In general, there are several types of high-rise lightning. In appearance, they are sometimes classified as follows: bluish spots - "sprites", reddish rings - "elves", beating upward streams of blue - "jets". There are also red streams - "tigers".

"Elves" look like huge dimly lit reddish cones with a diameter of several hundred kilometers and a height of up to 100 kilometers. They appear from the top of the cloud and “live” no more than five milliseconds. "Jets" are similar to "elves", but smaller in size - up to 70 kilometers in height - and are blue. Such outbreaks last a little longer. Red "sprites" appear at an altitude of 50 kilometers, while an ordinary thunderstorm is formed at an altitude of no more than 15-16 kilometers. The duration of the flash ranges from units to tens of milliseconds.
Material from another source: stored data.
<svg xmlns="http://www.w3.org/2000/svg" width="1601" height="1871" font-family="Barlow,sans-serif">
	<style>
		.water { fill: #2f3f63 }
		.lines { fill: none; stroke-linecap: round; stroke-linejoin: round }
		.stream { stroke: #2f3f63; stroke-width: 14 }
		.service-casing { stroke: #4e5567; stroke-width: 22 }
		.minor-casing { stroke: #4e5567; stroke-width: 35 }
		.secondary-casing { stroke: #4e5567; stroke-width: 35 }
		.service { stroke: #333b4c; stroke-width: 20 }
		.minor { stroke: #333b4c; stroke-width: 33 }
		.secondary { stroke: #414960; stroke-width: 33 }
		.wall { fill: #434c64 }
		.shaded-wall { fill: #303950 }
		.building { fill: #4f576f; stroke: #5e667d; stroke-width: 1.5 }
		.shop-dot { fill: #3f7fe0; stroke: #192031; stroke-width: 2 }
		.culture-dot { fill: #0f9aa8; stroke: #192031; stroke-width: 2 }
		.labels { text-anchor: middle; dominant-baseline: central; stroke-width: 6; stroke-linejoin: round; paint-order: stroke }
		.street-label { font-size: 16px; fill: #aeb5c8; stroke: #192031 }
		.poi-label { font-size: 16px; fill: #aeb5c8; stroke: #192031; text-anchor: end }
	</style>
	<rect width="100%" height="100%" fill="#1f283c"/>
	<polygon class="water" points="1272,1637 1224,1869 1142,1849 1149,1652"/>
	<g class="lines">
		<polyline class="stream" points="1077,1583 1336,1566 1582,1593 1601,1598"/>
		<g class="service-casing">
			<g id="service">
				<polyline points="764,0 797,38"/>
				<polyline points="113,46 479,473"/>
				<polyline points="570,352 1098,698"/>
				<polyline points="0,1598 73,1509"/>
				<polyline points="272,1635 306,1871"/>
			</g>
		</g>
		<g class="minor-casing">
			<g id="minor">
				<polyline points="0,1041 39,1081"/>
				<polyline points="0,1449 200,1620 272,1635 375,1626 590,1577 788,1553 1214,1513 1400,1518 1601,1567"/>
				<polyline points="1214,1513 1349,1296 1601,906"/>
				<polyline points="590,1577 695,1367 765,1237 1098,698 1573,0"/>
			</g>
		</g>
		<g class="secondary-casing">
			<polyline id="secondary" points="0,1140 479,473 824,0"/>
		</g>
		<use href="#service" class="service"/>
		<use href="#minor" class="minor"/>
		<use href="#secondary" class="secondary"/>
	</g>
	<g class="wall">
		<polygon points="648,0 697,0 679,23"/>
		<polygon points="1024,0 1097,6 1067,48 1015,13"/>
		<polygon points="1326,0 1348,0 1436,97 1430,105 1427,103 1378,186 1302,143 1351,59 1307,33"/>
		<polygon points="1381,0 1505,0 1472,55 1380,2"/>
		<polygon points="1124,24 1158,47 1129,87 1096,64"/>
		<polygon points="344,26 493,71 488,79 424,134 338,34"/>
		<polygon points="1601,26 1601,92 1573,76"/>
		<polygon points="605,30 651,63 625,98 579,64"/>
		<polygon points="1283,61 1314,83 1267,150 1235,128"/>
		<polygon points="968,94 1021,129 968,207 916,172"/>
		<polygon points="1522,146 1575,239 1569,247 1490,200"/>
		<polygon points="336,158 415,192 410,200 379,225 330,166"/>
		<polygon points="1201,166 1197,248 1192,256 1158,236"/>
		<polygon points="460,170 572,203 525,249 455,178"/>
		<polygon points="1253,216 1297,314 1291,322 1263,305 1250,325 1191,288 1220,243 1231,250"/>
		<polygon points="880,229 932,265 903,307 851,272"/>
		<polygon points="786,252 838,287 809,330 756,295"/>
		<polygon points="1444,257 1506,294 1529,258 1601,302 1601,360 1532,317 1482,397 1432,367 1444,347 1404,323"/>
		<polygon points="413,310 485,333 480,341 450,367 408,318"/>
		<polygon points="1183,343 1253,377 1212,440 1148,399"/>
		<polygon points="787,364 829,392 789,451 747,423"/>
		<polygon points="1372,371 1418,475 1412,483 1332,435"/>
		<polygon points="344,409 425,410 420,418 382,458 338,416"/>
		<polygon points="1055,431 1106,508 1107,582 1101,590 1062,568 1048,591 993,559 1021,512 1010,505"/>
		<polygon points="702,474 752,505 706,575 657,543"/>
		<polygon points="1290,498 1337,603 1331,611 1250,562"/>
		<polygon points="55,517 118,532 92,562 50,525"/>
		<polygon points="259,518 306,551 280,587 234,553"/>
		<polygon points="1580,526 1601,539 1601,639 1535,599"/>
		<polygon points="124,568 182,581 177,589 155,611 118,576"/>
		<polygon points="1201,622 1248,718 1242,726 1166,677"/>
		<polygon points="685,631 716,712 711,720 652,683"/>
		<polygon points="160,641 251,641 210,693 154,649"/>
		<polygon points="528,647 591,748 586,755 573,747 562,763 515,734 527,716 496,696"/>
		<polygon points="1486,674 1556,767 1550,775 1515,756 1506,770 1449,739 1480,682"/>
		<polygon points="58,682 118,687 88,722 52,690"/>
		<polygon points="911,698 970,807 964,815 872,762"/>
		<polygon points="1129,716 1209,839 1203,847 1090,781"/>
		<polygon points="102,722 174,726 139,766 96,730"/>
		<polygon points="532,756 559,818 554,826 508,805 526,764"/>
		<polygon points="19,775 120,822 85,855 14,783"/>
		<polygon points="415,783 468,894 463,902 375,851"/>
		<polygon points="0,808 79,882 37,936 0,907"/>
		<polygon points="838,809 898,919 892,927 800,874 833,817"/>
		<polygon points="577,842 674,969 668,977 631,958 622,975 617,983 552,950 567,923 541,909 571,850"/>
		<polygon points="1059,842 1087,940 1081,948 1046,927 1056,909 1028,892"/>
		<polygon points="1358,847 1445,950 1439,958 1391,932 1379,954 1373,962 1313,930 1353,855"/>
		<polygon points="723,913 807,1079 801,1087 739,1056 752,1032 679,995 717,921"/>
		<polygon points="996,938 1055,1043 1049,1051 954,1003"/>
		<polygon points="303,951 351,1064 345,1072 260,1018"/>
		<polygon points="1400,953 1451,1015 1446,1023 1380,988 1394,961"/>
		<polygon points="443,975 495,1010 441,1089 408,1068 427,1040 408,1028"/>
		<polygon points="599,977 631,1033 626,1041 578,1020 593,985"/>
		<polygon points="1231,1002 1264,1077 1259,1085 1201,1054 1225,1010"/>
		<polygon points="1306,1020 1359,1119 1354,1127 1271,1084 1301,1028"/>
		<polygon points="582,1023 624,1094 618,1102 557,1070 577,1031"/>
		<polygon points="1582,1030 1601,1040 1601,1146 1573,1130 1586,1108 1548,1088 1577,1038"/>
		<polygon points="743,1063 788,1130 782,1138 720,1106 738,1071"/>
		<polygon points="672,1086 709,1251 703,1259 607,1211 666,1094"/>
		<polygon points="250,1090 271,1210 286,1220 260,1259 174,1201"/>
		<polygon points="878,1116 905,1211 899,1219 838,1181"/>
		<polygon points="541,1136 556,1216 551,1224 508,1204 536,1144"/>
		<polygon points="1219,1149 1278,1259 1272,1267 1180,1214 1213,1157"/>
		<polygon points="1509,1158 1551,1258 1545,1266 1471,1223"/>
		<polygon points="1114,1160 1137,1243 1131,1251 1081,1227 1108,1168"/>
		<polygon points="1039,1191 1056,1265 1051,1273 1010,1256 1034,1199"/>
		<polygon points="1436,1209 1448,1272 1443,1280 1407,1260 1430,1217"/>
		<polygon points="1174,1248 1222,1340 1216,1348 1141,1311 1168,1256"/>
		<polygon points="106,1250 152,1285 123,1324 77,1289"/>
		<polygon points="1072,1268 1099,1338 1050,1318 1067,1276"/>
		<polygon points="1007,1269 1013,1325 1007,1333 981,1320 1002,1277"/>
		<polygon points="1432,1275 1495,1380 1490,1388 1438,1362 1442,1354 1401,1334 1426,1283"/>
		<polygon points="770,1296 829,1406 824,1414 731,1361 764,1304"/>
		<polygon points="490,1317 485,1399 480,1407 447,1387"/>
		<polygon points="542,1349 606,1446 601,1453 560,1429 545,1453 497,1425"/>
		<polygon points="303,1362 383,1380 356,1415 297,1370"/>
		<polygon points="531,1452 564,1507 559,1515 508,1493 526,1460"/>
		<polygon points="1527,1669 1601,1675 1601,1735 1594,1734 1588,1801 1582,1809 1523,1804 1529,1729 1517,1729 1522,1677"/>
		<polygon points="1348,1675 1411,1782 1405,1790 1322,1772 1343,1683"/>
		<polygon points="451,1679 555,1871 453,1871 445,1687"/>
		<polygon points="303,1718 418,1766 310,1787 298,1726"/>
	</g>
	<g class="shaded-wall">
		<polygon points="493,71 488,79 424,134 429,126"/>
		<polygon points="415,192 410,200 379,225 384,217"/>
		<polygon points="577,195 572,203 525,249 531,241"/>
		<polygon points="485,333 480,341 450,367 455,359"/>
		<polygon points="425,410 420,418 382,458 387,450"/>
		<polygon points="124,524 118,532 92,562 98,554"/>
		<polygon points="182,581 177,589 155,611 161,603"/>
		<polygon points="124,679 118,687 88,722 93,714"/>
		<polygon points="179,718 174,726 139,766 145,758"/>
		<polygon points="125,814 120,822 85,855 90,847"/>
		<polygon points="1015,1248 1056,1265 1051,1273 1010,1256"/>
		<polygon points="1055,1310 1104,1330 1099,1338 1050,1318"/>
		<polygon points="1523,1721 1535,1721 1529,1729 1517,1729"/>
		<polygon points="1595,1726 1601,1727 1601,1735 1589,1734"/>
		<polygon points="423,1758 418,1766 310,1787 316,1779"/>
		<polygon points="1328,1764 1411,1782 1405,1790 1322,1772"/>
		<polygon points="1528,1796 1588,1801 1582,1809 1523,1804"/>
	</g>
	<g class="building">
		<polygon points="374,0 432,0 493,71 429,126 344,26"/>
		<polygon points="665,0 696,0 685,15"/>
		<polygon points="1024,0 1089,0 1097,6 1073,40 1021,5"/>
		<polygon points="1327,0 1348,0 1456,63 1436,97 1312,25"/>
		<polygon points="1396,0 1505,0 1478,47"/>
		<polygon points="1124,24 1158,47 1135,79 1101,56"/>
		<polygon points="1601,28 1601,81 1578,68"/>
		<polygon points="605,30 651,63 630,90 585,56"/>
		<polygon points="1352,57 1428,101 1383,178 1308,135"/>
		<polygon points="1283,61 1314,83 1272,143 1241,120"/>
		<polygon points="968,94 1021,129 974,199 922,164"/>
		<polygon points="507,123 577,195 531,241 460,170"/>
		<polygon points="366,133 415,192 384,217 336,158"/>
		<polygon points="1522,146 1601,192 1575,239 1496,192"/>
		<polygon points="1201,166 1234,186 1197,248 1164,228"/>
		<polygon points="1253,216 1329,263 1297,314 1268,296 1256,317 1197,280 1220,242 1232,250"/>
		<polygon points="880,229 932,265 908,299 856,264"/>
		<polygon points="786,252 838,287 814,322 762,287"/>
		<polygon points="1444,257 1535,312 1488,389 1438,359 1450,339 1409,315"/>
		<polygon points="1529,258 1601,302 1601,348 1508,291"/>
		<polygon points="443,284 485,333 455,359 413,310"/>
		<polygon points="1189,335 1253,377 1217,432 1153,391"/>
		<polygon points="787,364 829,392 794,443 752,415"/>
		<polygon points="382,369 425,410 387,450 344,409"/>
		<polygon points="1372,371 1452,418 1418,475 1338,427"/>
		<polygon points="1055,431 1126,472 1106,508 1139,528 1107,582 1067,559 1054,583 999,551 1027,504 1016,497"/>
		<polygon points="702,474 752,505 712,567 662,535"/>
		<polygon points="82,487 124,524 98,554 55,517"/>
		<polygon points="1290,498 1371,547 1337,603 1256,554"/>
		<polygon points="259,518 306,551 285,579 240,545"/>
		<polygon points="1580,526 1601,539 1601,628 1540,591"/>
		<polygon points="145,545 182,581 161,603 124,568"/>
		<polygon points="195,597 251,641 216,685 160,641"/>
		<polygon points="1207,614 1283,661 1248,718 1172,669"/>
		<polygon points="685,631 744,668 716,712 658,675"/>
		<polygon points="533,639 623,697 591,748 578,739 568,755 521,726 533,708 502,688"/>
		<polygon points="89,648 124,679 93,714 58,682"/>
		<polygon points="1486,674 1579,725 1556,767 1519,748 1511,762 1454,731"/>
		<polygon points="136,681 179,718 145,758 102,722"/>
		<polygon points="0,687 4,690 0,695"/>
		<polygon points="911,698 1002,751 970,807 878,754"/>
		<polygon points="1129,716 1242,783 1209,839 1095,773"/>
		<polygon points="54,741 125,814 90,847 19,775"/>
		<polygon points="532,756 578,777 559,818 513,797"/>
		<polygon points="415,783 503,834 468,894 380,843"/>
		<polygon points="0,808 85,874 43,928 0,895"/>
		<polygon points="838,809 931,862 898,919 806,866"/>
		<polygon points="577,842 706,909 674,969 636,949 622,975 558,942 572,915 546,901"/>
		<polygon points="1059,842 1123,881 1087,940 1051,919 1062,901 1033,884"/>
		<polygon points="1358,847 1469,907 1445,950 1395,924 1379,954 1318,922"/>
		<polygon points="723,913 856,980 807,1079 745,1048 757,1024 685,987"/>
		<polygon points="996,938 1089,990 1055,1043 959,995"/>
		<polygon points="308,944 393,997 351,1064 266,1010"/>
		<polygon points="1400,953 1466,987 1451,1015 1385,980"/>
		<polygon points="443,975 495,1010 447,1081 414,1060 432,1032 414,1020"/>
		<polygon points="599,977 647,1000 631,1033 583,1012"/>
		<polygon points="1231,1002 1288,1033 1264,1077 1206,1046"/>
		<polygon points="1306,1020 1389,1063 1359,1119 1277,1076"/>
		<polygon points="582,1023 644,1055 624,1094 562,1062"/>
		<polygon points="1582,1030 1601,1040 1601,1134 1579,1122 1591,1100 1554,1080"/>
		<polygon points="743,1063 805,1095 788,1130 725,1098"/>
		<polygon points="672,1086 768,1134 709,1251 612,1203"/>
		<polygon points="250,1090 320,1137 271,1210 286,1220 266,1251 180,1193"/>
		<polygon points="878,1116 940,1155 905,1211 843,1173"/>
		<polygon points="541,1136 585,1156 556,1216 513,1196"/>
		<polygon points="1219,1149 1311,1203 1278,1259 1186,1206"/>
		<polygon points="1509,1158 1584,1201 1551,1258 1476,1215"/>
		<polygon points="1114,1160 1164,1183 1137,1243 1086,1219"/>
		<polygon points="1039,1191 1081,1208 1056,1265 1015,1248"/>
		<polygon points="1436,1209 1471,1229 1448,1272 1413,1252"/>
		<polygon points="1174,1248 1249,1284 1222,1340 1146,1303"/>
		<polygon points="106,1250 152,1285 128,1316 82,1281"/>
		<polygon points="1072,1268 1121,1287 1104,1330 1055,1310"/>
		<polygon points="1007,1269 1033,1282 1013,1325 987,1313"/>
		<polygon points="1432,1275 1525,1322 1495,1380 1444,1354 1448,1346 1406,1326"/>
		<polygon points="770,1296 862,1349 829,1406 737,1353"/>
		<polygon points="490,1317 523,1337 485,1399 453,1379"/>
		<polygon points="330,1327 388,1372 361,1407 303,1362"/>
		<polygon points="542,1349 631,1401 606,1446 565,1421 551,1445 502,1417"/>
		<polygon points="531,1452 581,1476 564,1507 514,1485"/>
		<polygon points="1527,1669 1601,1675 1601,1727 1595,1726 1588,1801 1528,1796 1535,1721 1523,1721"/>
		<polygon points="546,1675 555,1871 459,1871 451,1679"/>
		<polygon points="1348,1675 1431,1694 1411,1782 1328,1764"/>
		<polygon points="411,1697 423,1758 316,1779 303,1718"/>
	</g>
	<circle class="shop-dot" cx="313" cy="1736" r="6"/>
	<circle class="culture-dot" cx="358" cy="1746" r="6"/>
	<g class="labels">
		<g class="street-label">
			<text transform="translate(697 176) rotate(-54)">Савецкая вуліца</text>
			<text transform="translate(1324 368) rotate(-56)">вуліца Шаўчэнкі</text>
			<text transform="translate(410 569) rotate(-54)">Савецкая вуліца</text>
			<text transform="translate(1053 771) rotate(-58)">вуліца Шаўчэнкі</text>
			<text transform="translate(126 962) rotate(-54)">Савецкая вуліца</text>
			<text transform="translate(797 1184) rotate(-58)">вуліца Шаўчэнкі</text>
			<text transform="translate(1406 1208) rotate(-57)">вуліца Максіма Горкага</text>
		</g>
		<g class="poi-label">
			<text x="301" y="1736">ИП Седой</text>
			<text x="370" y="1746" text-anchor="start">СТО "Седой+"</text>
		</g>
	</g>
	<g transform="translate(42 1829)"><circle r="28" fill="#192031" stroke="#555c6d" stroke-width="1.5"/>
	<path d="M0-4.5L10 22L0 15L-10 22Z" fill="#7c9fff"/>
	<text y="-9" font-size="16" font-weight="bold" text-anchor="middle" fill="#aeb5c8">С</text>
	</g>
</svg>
Science learned about "jets" and "elves" a few years later, after the discovery of "sprites" - in 1994, when, during a powerful thunderstorm in Texas, researchers first photographed blue atmospheric "fountains".

However, there is no exact classification of high-altitude lightning, so it is sometimes difficult to distinguish one type from another. So, it is believed that the area of glow of "sprites" extends up to 85-90 kilometers above the ground, "elves" appear at an altitude of 70-90 kilometers, and "jets" start at the top of the cloud and sometimes spread to mesospheric heights (up to 90 kilometers) with a speed of about 100 km / s, according to an article by employees of the Institute of Applied Physics of the Russian Academy of Sciences.

"Sprites" often appear in groups and line up in a circle, moreover, they "dance" a little. How to give food to the imagination of UFO hunters, scientists from the University of Tel Aviv noted.

“It is generally accepted that the weather phenomena that we observe every day exist on their own. And the processes taking place in the upper part of the atmosphere are by themselves. The existence of high-altitude lightning proves that both near-earth spheres are interconnected, says NASA employee Karen Fox. "And it remains to be seen how energy is exchanged between them."